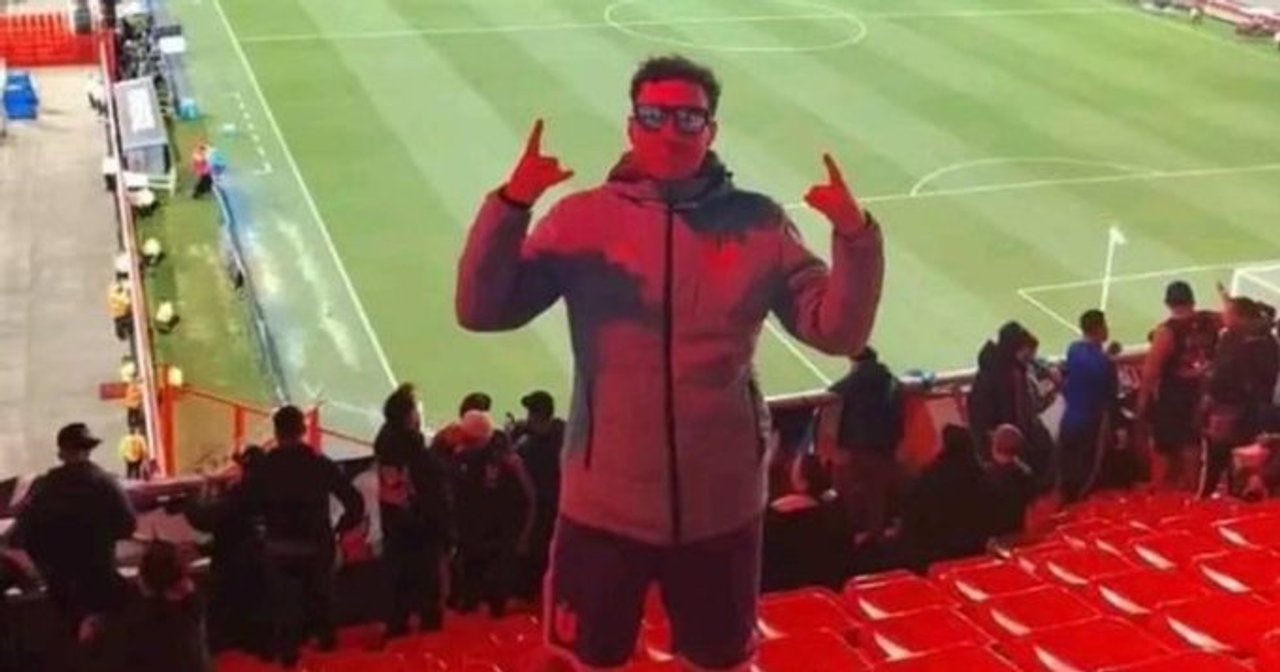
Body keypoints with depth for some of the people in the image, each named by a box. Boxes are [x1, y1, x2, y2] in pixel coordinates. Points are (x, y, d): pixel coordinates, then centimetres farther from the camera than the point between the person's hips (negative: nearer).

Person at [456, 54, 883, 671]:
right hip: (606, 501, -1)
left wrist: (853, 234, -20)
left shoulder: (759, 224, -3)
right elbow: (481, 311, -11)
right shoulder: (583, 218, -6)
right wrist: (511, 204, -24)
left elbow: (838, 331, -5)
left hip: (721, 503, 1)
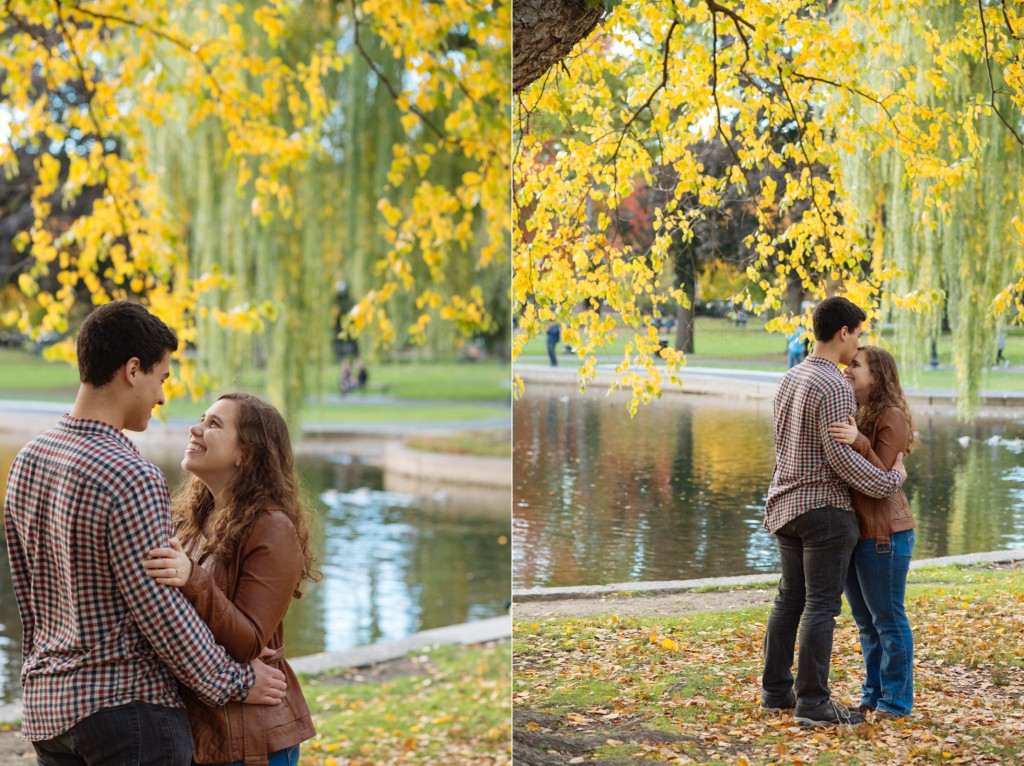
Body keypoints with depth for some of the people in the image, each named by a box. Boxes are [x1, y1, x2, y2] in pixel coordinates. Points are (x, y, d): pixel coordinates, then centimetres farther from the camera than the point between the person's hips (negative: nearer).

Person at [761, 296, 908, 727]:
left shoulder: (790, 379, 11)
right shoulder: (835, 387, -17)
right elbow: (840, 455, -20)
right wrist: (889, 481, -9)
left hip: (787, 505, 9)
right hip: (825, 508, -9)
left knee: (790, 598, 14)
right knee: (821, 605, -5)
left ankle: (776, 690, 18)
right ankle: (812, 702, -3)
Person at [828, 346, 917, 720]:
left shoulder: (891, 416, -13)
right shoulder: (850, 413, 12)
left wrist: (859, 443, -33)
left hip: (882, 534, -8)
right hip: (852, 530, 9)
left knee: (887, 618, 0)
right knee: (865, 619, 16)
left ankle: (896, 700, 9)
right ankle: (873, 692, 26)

****

__REQUIREMENT__: Copy the lines above, from the one holding "right elbow: (840, 455, -20)" through the last line, inclusive. Shift every keypoint coordinate and depth value up by 58, and leave everything else unchanged.

__TASK RESPONSE__:
right elbow: (898, 513, 38)
right wrist: (947, 539, 49)
left hip: (845, 563, 67)
right hip: (883, 566, 49)
left knee: (848, 656, 72)
right knee: (879, 663, 53)
left ankle: (834, 748, 76)
right ankle: (870, 760, 55)
Person at [828, 346, 917, 720]:
left shoulder: (949, 474, 45)
right shoulder: (908, 471, 70)
left wrist: (917, 501, 25)
left hip: (940, 592, 50)
right hip: (910, 588, 67)
left knee: (945, 676, 58)
right knee: (923, 677, 74)
left ankle: (954, 758, 67)
right ankle: (931, 750, 84)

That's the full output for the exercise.